(Joint position lists)
========================

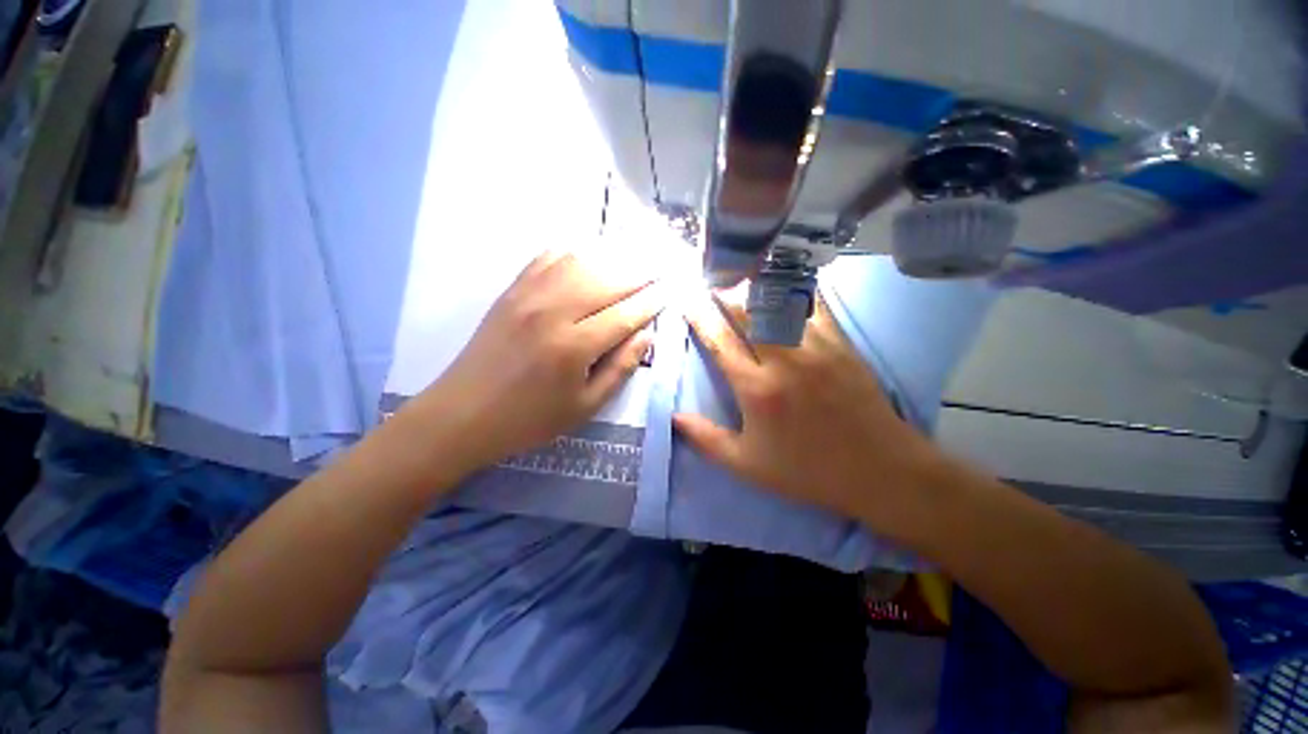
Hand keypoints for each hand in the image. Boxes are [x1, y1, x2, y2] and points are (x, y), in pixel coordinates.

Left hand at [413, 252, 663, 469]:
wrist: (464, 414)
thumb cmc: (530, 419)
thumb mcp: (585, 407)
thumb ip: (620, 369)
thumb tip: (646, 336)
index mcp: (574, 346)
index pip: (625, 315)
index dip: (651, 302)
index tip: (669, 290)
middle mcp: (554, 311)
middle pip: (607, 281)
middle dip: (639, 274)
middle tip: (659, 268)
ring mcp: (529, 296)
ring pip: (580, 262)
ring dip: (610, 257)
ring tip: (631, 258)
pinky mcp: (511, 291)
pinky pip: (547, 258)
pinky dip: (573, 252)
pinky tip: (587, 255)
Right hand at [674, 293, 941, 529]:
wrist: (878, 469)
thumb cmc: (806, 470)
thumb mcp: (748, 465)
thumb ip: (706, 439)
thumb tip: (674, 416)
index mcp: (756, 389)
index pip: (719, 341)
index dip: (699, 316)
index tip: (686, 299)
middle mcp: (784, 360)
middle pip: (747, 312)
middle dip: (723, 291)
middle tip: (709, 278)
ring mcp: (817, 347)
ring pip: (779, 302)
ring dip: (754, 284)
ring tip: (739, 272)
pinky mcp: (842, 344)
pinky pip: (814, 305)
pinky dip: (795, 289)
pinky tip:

========================

Retype all records exactly as shown above, images excluded.

**Final answer**:
Hand keypoints for each hand in the image. Boxes are [x1, y1, x2, y2] and points are (x, y), in pixel coordinates.

Left hand at [413, 252, 663, 469]:
wrist: (464, 414)
thumb cmc: (530, 419)
thumb mcp: (585, 407)
thumb ip: (620, 369)
thumb tip: (646, 336)
index mcp: (574, 346)
index pip: (625, 315)
index dip: (651, 302)
index tip: (669, 290)
middle mcp: (554, 311)
middle pip: (607, 281)
middle dip: (639, 274)
middle tip: (659, 268)
ring mcp: (529, 296)
ring pip: (580, 262)
ring dip: (610, 257)
ring tip: (631, 258)
pinky mcp: (511, 291)
pinky pip: (547, 258)
pinky dip: (573, 252)
pinky tip: (587, 255)
Right hand at [674, 293, 941, 529]:
wrist: (878, 469)
thumb cmc: (806, 470)
thumb mcp: (748, 465)
thumb ip: (706, 439)
thumb tip: (674, 416)
index mcp: (756, 389)
index pip: (719, 341)
index dip: (699, 316)
index tip: (686, 299)
middle mcp: (784, 360)
middle pip: (747, 312)
middle dip: (723, 291)
middle tip: (709, 278)
ring mcp: (817, 347)
ring pip: (779, 302)
ring dip: (754, 284)
ring tip: (739, 272)
pinky mcp: (842, 344)
pinky pip: (814, 305)
pinky dip: (795, 289)
pinky tip:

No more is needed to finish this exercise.